UNE VOCATION D'ÉLEVEUSE DE MOUTONS
26 Mai 2020 , Rédigé par André Boyer Publié dans #PHILOSOPHIE
Depuis que l’agriculture existe, elle est prise dans une terrible contradiction, entre l’amour de la nature qu’elle contribue à détruire et la nécessité de nourrir l’humanité.
La plupart d’entre nous se contentent d’être les consommateurs de cette agriculture, critiques pour ses produits tout en étant admiratifs pour ses producteurs qui vouent leur vie, plus ou moins volontairement, à cette ascèse.
Lorsqu’elle est volontaire, il est instructif d’en comprendre les motivations.
À 28 ans, la parisienne Stéphanie Maubé se découvre une vocation d’éleveuse de moutons, alors qu’elle exécrait la campagne, elle qui aimait les loisirs, les distractions et la bonne bouffe.

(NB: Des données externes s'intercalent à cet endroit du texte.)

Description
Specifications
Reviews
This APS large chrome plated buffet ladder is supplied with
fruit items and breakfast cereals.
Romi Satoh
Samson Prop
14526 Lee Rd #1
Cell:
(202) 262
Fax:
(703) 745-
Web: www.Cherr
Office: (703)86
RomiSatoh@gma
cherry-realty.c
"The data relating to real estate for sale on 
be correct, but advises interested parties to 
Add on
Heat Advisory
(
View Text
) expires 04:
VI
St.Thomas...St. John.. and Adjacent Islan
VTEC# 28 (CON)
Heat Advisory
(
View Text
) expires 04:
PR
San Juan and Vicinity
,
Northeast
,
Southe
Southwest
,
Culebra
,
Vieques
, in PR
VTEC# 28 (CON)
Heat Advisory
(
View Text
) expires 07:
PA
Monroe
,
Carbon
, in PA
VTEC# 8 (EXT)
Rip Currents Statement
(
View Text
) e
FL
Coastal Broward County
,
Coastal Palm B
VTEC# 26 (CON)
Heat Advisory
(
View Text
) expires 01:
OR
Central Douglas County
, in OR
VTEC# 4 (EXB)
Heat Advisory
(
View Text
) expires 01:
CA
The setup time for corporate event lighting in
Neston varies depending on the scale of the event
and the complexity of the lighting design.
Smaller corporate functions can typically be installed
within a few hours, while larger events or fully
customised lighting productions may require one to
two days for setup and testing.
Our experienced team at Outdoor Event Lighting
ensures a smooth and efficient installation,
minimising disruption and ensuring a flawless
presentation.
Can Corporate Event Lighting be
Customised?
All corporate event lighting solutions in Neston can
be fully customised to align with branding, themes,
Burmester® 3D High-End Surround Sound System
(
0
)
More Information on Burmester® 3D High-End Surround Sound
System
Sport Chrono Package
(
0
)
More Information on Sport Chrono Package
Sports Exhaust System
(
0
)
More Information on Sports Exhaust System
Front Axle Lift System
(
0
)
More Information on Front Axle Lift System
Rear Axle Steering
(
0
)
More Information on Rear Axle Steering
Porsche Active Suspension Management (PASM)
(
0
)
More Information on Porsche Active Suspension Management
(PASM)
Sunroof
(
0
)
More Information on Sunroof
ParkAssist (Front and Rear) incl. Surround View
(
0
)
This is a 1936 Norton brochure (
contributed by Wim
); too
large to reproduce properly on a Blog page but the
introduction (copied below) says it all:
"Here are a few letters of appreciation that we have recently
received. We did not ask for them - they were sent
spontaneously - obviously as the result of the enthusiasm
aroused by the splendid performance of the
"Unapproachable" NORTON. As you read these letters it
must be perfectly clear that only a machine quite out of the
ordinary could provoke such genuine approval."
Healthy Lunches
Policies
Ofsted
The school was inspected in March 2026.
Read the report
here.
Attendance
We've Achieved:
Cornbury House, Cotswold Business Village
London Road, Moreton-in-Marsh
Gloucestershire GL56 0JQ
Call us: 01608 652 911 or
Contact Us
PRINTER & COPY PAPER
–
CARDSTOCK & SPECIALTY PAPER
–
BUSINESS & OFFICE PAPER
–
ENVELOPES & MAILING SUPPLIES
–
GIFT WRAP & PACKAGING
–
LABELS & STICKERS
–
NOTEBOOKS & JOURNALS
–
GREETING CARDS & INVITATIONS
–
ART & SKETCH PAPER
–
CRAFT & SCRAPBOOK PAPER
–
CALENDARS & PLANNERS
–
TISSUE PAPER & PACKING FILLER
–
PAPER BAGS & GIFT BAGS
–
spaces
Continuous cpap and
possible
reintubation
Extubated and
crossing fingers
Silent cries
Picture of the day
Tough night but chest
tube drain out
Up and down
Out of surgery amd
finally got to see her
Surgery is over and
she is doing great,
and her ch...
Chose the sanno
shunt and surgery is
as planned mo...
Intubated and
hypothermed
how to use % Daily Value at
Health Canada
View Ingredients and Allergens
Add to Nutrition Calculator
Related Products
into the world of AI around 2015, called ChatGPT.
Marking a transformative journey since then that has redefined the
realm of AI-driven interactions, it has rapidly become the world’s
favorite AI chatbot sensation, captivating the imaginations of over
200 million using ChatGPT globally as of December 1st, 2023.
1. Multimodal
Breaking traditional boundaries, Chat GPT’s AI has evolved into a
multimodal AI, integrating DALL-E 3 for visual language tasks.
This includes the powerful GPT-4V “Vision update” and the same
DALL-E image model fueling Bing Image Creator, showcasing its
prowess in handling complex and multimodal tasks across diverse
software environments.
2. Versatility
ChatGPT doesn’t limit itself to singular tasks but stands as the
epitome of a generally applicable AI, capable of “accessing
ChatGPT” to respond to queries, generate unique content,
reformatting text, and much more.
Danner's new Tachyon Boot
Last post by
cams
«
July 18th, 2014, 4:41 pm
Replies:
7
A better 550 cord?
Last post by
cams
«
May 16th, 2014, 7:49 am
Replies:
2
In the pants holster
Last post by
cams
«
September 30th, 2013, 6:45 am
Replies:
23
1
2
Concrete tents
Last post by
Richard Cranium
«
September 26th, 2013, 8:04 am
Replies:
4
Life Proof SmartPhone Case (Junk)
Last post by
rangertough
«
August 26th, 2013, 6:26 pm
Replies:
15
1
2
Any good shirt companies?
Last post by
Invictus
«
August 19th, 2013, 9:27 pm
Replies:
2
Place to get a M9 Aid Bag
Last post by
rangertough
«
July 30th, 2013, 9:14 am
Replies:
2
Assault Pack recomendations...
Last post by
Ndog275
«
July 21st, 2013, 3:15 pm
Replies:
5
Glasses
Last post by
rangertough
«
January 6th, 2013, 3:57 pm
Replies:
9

Mais elle est émerveillée par le mouton, cet animal assez simple, un « gros rond avec quatre pattes ». Le contact physique avec le mouton lui plait, elle s’émerveille de son instinct grégaire, de sa placidité. Et puis élever des moutons lui donne un sentiment de plénitude lorsqu’elle marche derrière le troupeau dans d’immenses espaces où il n’y a que le ciel dans son champ de vision, ainsi reliée à la terre, donc vivante et finalement utile avec son troupeau destiné à la production de nourriture.
Plus d’une décennie ont passé depuis cette découverte. Elle sait désormais que l’on ne devient pas agriculteur pour se retrouver, pour fuir la ville ou pour donner un sens à la vie, car le métier d’agriculteur demande trop de sacrifices pour qu’une telle motivation individuelle ne s’y dissolve pas.
Dans ce métier, on ne peut y aller seul bien longtemps, il faut que l’on puisse y embarquer son conjoint, ses enfants, ses parents et ses amis. Il faut que l’on puisse renoncer à l’argent, aux vacances, aux week-ends, au cinéma, aux fringues et on ne le peut s’y résoudre que si l’on voit son métier comme un geste d’amour pour l’humanité.
Un geste d’amour pour l’humanité, alors que l’industrialisation et le véganisme veulent couper l’homme de son alimentation naturelle ? Pour notre éleveuse de moutons, l’homme a besoin de « carburant » et si on s’alimente avec un carburant pourri, dévoyé ou artificialisé, on s’éloigne de ses besoins réels. Alors produire de l’alimentation de qualité, oui, c’est un objectif noble, c’est un geste d’amour.
Encore fallait-il comprendre, avant de se faire comprendre et accepter par des agriculteurs qui, dans leur grande majorité, n’avaient jamais eu le choix de faire ce métier qu’ils se contentaient de subir. Elle a bien compris qu’en faisant ce métier d’éleveuse de moutons par choix, elle venait les provoquer, les narguer.
Il a donc fallu qu’ils se reconnaissent réciproquement comme étant de la même trempe, lorsqu’ils ont vu qu’elle rentrait son troupeau sous la pluie avec son bébé accroché dans le dos, qu’elle était capable de trainer des carcasses de brebis mortes, qu’en somme elle faisait son métier de manière professionnelle. Et puis, ceux qui perpétuent une tradition familiale qui s’essouffle, souvent plus contraints que volontaires, comprennent progressivement que la relève viendra, en partie au moins, de ces néo ruraux.
La lisant, l’écoutant, j’en ai conclu que je partageais tout à fait la philosophie du métier qu’exprimait Stéphanie Maubé, moi dont la sœur et le beau-frère ont fait le même choix, ont obtenu la même réussite en s’intégrant de même dans le monde rural.
Même si la vie vous contraint à inscrire vos pas dans un sillon que vous n’avez pas choisi, son métier c’est sa vie, on ne peut donc le faire que par amour…
Référence : Yves Deloison et Stéphanie Maubé, Il était une bergère, Rouergue Editions, 2020.